Dr. Mitzwa erzählte weiter, dass viele Juden dem zustimmten, aber viele andere, wie die Makkabäer, den Regeln der Griechen nicht folgen wollten. Sie waren gläubige und hartnäckige Menschen, die G‘tt und seiner Tora gegenüber loyal waren. Sie stellten sich sogar gegen die griechisch-syrische Arme. Aber weil G‘tt ihnen half, gelang es ihnen, die Griechen aus Jeruschalaim zu vertreiben. Und dann geschah ein Wunder. Die Juden fanden im Heiligen Tempel in Jeruschalaim ein Kännchen Öl, zündeten die Menora an und waren überzeugt, dass ihre Lichter nur einen Tag brennen würden. Aber, oh Wunder, die Menora brannte ganze acht Tage! Genug Zeit, um neues Öl zu pressen und nach Jeruschalaim zu bringen. “Seht ihr?”, meinte Dr. Mitzwa, “manchmal lohnt es sich, hartnäckig zu sein.” “So wie ich”, sagte Andy mit einem großen Lächeln. “So wie du und das jüdische Volk”, sagte Joey. Aber wie sollte Andy nun das Licht sehen, fragten sich die Kinder. Dr. Mitzwa bat die Kinder um Geduld bis Chanukka, dann würde sie es herausfinden.

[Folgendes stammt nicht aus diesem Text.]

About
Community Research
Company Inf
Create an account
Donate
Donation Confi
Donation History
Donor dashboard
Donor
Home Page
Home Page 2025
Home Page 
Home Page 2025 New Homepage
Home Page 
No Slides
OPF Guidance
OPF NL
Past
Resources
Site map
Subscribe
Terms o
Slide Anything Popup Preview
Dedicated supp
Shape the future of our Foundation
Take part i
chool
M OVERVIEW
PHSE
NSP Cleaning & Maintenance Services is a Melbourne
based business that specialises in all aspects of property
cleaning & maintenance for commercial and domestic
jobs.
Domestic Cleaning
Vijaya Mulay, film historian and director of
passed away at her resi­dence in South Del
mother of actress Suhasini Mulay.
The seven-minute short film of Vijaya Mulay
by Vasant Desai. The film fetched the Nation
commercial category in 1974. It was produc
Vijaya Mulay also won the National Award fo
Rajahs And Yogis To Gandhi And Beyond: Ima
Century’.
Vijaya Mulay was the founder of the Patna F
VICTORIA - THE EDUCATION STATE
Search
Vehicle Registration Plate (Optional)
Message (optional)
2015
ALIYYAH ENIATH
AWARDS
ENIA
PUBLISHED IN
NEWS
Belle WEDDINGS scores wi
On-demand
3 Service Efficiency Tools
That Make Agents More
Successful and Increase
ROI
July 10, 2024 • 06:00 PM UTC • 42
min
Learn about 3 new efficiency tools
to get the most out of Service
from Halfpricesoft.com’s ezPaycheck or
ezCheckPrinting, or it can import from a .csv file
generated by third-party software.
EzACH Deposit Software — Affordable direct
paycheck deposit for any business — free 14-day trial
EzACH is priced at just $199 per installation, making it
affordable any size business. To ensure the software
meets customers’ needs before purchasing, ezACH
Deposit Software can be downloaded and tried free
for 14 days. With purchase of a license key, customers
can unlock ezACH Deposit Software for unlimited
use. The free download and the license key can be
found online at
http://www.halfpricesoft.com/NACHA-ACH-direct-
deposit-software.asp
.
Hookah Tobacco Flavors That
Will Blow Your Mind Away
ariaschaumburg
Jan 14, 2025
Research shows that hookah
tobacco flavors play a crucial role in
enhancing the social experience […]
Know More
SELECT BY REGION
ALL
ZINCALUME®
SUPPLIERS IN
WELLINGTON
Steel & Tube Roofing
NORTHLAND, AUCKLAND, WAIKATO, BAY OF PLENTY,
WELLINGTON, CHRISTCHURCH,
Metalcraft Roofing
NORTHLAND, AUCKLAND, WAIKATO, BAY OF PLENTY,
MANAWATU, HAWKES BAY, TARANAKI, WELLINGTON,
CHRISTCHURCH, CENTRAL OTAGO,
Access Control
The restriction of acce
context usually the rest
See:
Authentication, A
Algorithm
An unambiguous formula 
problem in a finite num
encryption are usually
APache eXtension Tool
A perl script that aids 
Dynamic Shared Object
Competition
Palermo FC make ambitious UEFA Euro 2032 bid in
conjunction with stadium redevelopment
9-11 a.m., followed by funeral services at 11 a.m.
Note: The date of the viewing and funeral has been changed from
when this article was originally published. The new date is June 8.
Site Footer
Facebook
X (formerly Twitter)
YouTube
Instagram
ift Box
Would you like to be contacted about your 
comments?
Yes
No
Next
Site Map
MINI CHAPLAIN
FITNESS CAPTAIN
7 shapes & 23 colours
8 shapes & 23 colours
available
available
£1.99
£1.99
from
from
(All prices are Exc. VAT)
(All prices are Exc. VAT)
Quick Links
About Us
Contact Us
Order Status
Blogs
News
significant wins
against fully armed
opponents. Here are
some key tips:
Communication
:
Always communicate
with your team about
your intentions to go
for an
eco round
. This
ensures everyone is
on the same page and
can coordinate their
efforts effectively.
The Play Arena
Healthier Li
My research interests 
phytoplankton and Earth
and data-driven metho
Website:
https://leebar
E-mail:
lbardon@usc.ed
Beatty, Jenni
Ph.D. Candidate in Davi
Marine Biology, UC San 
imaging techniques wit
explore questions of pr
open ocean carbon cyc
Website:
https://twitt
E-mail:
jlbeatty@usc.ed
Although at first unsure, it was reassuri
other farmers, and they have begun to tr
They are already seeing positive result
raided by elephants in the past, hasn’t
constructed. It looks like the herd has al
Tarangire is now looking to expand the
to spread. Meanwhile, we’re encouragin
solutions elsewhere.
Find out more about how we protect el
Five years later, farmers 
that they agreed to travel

Am letzten Abend von Chanukka waren alle ins Haus der Meisterfelds eingeladen. Die Chanukkia stand in der Mitte des Raumes und Herr Meisterfeld zündete acht dicke hohe Kerzen an. Er sprach die Gebete und alle antworteten mit Amen. Plötzlich bewegte sich Andy auf die Chanukkia zu. Er streckte seine Arme nach vorne und hielt seine Hände den Flammen entgegen. Die Wärme der Kerzen erreichte sein Gesicht und ihr Licht schien in seinen Augen, die nicht sehen konnten.
“Wisst ihr”, sagte er, “es fühlt sich an, als ob ich die Chanukkalichter wirklich sehen kann. Ich fühle sie auf meinem Gesicht und stelle sie mir in meinem Kopf vor. Ich höre sie flackern. Sie flackern und flackern und werden nie ausgehen. Vielleicht werde ich sie eines Tages mit meinen Augen sehen, so wie ihr. Wenn wir hartnäckig sind und glauben, wird G‘tt uns helfen, egal, was die anderen sagen. Er bringt Licht in die Dunkelheit und vollbringt Wunder, und das bis heute!”
"Amen", flüsterte Dr. Mitzwa.
- Welches Wunder erlebten Andy und seine Freunde?
- Wie konnte „das Wunder“ stattfinden?
Denke dir eine Mitzwa aus, die für jemand anderen, eine Art Wunder ist, und führe sie aus.